Recently, I have spent a good time in the graduate studio working on some of my thesis homework, along with other graduate students. A few weeks ago, while I was leaving Quigley Hall to go home, I picked up a Nightlife magazine off the stand in the hallway. Curious to see what was inside, I started to quickly read the paper looking for something interesting to do around campus. Soon enough I noticed an ad for the Big Muddy Film Festival. I have heard of the film festival before, but, personally, I have never been to it or have never had much interest in going. After being in school so much, I felt that I needed a change of scenery and continued to read the list of featured films and stopped at the first one that caught my eye; Concrete, Steel, & Paint. Soon enough I decided that I wanted to check it out and go see it along with some other friends from studio the next day.
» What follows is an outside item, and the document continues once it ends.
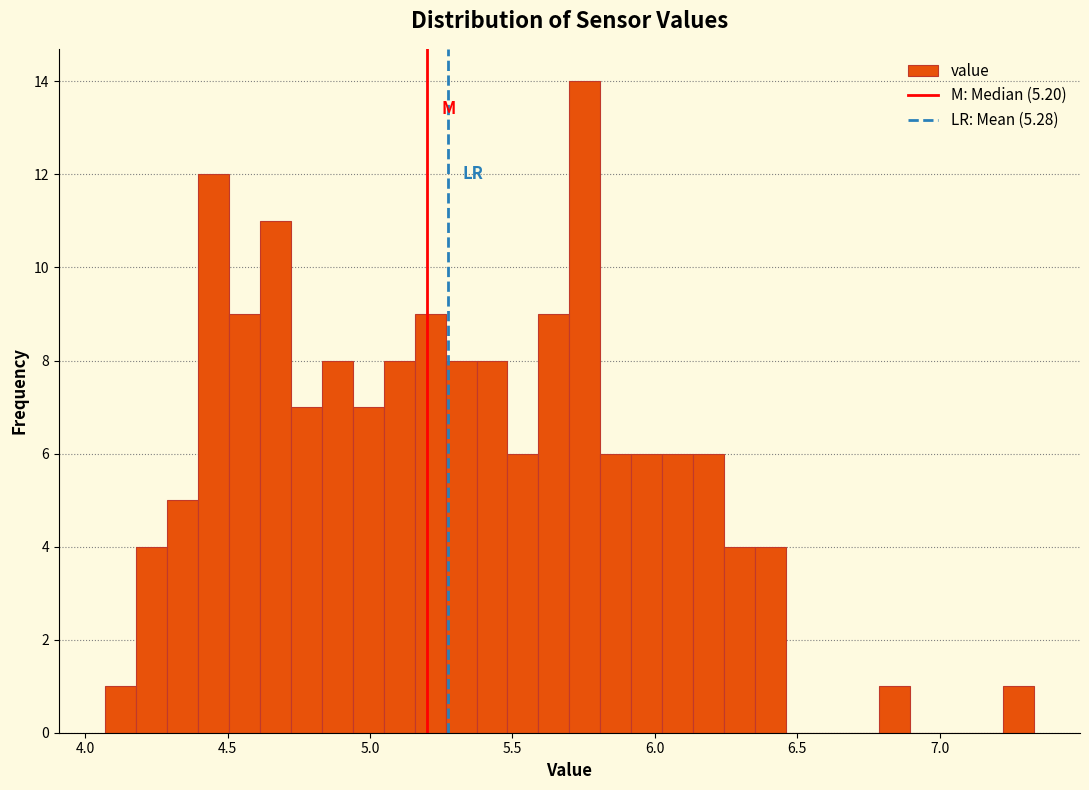

Around what value on the x-axis is the tallest bar? Give the approximate position of its centre, as read against the axis.

5.75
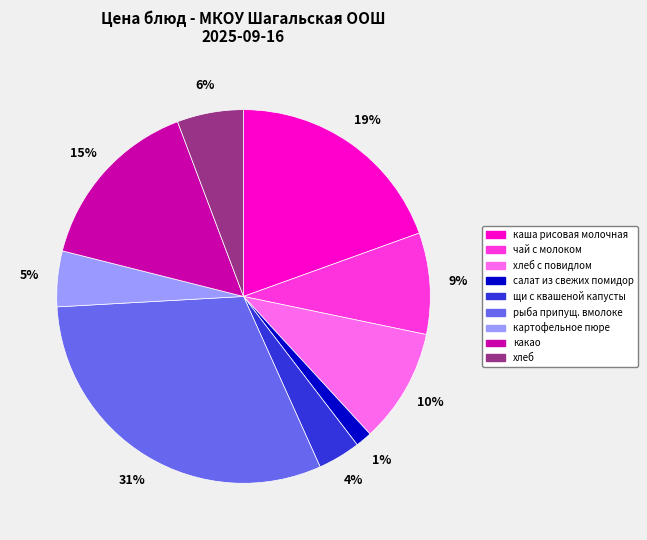

Count the number of slices in the pie.

9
As the film starts, I notice right away that this is not the same idea I had for its title. The film took place in one of our country’s most historical cities, Philadelphia, PA. Over the past few decades, Philadelphia has experienced crime on its streets much like the rest of America. The story starts out in a local prison; home to many-convicted inmates who may spend the rest of their lives behind bars. The prison provides many different types of classes for the inmate to take. One of the more recent popular classes held is an art class. This class can be taken as part of their requirement for a recreational activity. A local artist in the community was asked to come into the prison and teach the inmates about mural making.

In recent years, Philadelphia has been known for their artistic walls around the city. At first, this was due to vandalism and crime, but with the help of many people in the community, this is changing and for the good of many people. Last fall, I was in Philadelphia for school and while on a bus tour, we learned of this great community service that the film was mentioning. This made it much more interesting to me because I had seen some of these murals in person and had learned the facts behind them and their true meaning.

Before the class was over, many inmates where inquiring about how they could make a mural. Many of the inmate’s felt that painting was therapeutic and a release for how they felt. They wanted to make a mural for their victims and their families, to express their forgiveness and hopefully heal many scarred wounds. Jane Golden, the artist and founder of Philadelphia’s Mural Art Program, the went home with many of the inmate’s ideas in her head and soon meet with her group of mural artist to discuss the possibility. After much debate and talks with the prison, it was decided that a mural would be made with the prisoners and victim’s families together. At first things looked good for the inmates, this was an opportunity for them to express forgiveness and remorse, but when the victim’s families were shown the mural concept, they felt as if it was still about the prisoner’s life, not the innocent victim. After much debate, two murals were made, one from the inmates view and the other from victims and their families.

At the end of it all, the film showed a side of people in many different ways, both positive and negative. The film proved healing for many different people and on multiple levels. The movie may not of been about concrete, steel, and paint in the way I may have thought it would, but it taught me something else and reminded me the true meaning behind some of those colorful murals I had seen in Philadelphia.